My gf is in work all day today so im sat here at my laptop dressed up in a red stripey dress, leggings and wedges contemplating my next moves and where they could take me. When I started this last year I gave myself a deadline of 12 months to either get it out of my system or take steps to do this properly and I intend to stick to it. Since ive decided this is part of who I am ive now got to decide what to do next. Ive decided that the week after next when she gets back from her holiday will be when I will break the news, what news this will be is what I am trying to figure out.
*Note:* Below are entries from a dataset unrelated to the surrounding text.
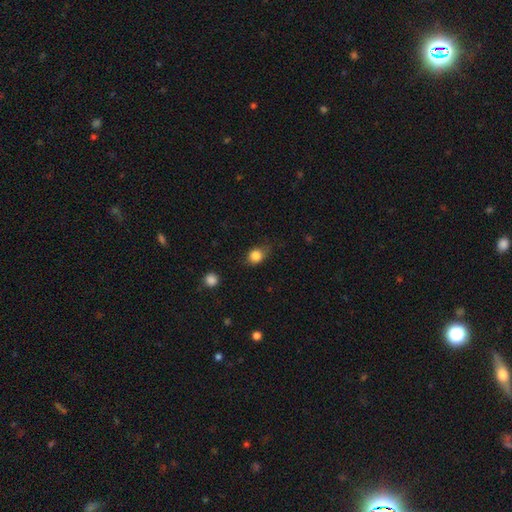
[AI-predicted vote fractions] Smooth or featured? smooth (84%)
How rounded? round (63%)
Merging? none (61%)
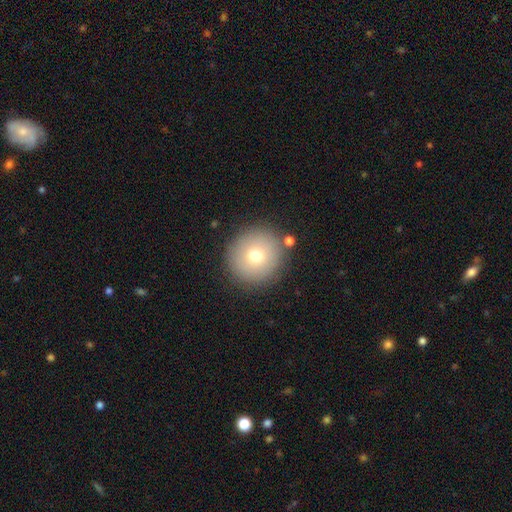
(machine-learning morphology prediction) The model was most divided on "smooth or featured": smooth: 72%, featured or disk: 15%, star or artifact: 12%. More confident: how rounded — round (93%); merging — none (86%).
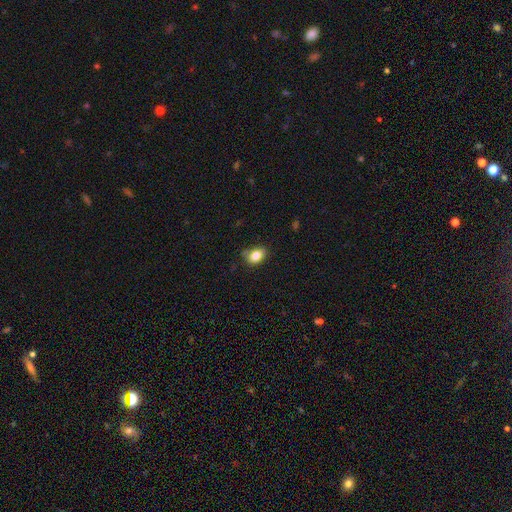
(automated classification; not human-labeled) This appears to be a smooth galaxy with no disk features (84%) that is in between round and cigar-shaped (80%). Merging: none (71%).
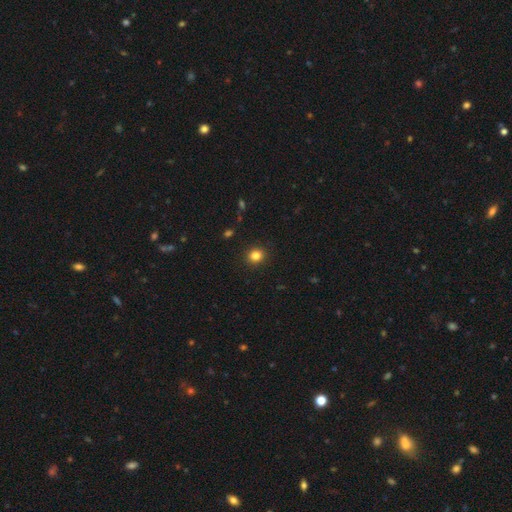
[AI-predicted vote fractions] smooth-or-featured: smooth: 83% | star or artifact: 12% | featured or disk: 5%
  how-rounded: round: 87% | in between: 12% | cigar-shaped: 1%
  merging: none: 92% | minor disturbance: 5% | major disturbance: 2% | merger: 1%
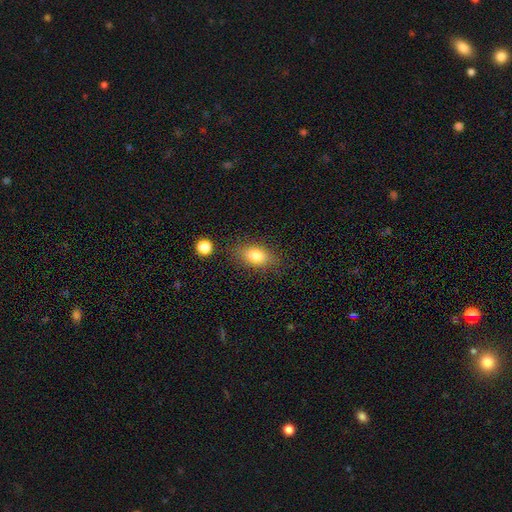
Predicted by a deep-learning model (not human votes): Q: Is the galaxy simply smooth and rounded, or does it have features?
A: smooth — 81%.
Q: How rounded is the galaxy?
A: in between — 82%.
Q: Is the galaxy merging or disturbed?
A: none — 79%.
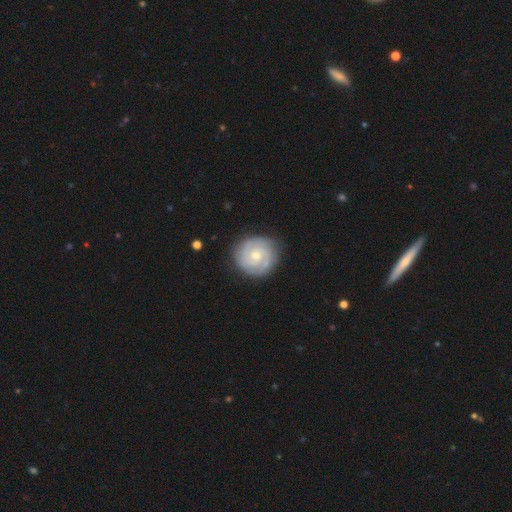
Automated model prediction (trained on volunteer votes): smooth_or_featured: featured or disk (p=0.83) [alt: smooth p=0.12]
disk_edge_on: no (p=0.98) [alt: yes p=0.02]
bar: no (p=0.70) [alt: weak p=0.26]
has_spiral_arms: yes (p=0.96) [alt: no p=0.04]
spiral_winding: tight (p=0.75) [alt: medium p=0.21]
spiral_arm_count: 2 (p=0.51) [alt: 3 p=0.22]
bulge_size: small (p=0.54) [alt: moderate p=0.42]
merging: none (p=0.84) [alt: minor disturbance p=0.11]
I have no intention of coming out to the world with what I am, this is not something which will ever be full time for me. I like having man time, but similarly I like having time to let my feminine side out as well. As Lisa Johanna put it so brilliantly on her blog: "I was born male and I'll die male, with interludes of glamorous femininity along the way". Because of this there is no real need to come out to everyone in my life, but I think at the very least my gf has a right to know.
On the one hand coming clean is the main option I seem to be working towards at the moment but it also could potentially have the messiest outcome. Knowing what im like in conversation the decision to do this by letter seems the best way to approach this. That way I know all the main points I want to get across are in there, and then I will be there to answer the many questions shes likely to have afterwards. However the possible outcome of this is that she will reject me, split up with me, tell all our friends and 'out me', which is not what I want. To be honest from conversations ive had with her where ive tried to test the water, I think this is likely what will happen. I will only get one shot at this and if it goes badly my life will get turned upside down. To be honest it probably will anyway!
On the other hand just ending it with her is also an option I am considering. This way I will still get to keep this a secret on my terms, she will never know, and then I get to explore this the way I want to with no-one to answer to. But then I will be losing the girl ive spent the last 8-9 years with and ill never know what could have been. Part of the reason im considering this option is because after 8-9 years with her ive grown comfortable with her which is no bad thing, we still get on as well as we did when we met but im not sure if I still love her in the way she does me. Ive grown so used to hiding my feelings that im finding it difficult to tell what is what.
As ive been typing this I have been thinking, would it be so bad to be outed to my friends? To be honest I know some of them would probably never talk to me again, but then at the same time I dont think others would care and it would show who actually values me as a friend.